Chris­tian Petzold trompe son monde. Le roi de l’am­bi­guïté senti­men­tale à l’al­le­mande s’ap­pro­prie les clichés du film d’été pour mieux les emme­ner dans son propre univers. Panne de voiture, refuge de deux jeunes gens dans une grande maison isolée dont on entend la mer avant de la voir, si les incen­dies de ce Ciel Rouge reste d’abord une menace assez loin­taine et abstraite, c’est à la ronde exis­ten­tielle de ses person­nages qu’il va se consa­crer.

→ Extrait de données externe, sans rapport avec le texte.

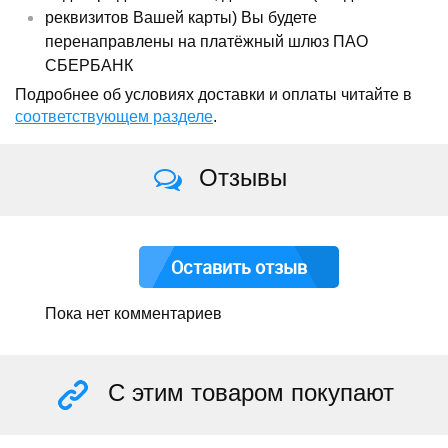
реквизитов Вашей карты) Вы будете
перенаправлены на платёжный шлюз ПАО
СБЕРБАНК
Подробнее об условиях доставки и оплаты читайте в
соответствующем разделе
.
Отзывы
Оставить отзыв
Пока нет комментариев
С этим товаром покупают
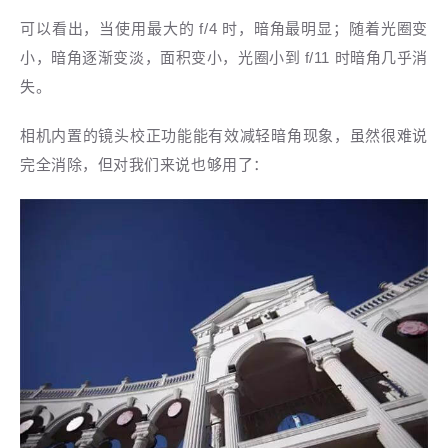
可以看出，当使用最大的 f/4 时，暗角最明显；随着光圈变
小，暗角逐渐变淡，面积变小，光圈小到 f/11 时暗角几乎消
失。
相机内置的镜头校正功能能有效减轻暗角现象，虽然很难说
完全消除，但对我们来说也够用了：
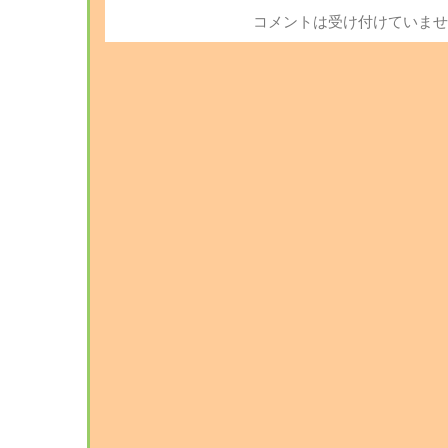
コメントは受け付けていませ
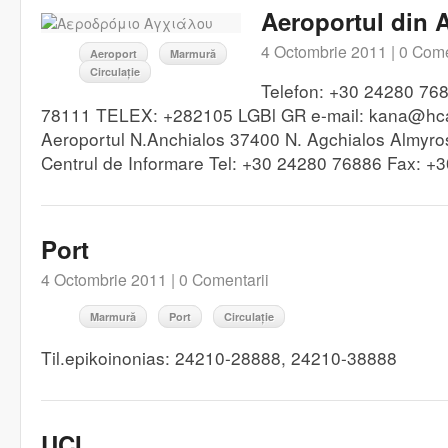
Aeroportul din 
4 Octombrie 2011 |
0 Come
Aeroport
Marmură
Circulație
Telefon: +30 24280 76
78111 TELEX: +282105 LGBl GR e-mail: kana@hc
Aeroportul N.Anchialos 37400 N. Agchialos Almyro
Centrul de Informare Tel: +30 24280 76886 Fax: 
Port
4 Octombrie 2011 |
0 Comentarii
Marmură
Port
Circulație
Til.epikoinonias: 24210-28888, 24210-38888
UCI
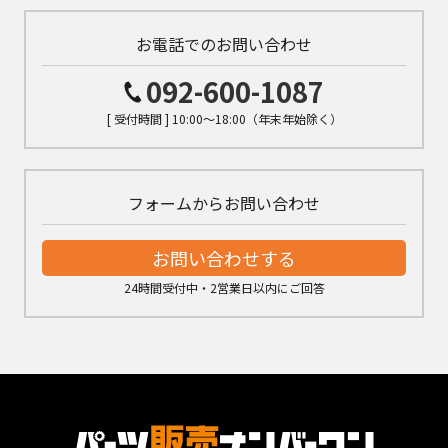
お電話でのお問い合わせ
092-600-1087
[ 受付時間 ] 10:00～18:00（年末年始除く）
フォームからお問い合わせ
お問い合わせする
24時間受付中・2営業日以内にご回答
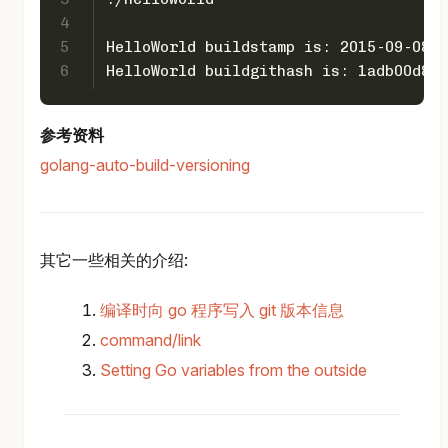
4
5
HelloWorld buildstamp is: 2015-09-08_0
6
HelloWorld buildgithash is: 1adb00d88d
参考资料
golang-auto-build-versioning
其它一些相关的介绍:
编译时向 go 程序写入 git 版本信息
command/link
Setting Go variables from the outside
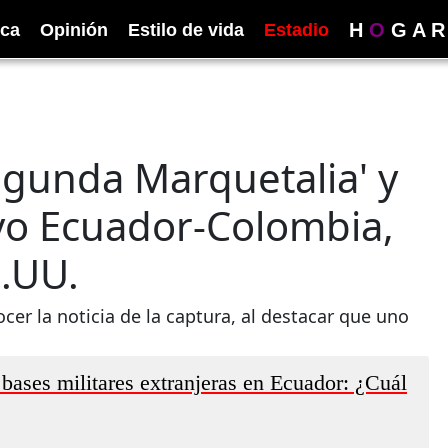
H
O
G
A
R
ica
Opinión
Estilo de vida
Estadio
gunda Marquetalia' y
vo Ecuador-Colombia,
E.UU.
ocer la noticia de la captura, al destacar que uno
bases militares extranjeras en Ecuador: ¿Cuál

Ni film d’ini­tia­tion, ni film catas­trophe au péril écolo­gique, on se demande d’abord un bon moment où il va nous mener, à travers son person­nage d’écri­vain bougon et replet en mal d’ins­pi­ra­tion (Thomas Schu­bert), artiste égocen­tré pas fran­che­ment sympa­thique. Il n’ose pas abor­der la belle vendeuse de glaces qui lui sert de voisine de l’autre côté de la cloi­son, assez portée sur des acti­vi­tés nocturnes des plus jouis­sives (Paula Beer, son actrice fétiche), et avec qui il va jouer à Je t’aime moi non plus. On pour­rait dire de Ciel Rouge qu’il est la première comé­die de Petzold, si l’er­rance exis­ten­tielle n’était pas sa prin­ci­pale carac­té­ris­tique dans une première heure qui cache bien son jeu.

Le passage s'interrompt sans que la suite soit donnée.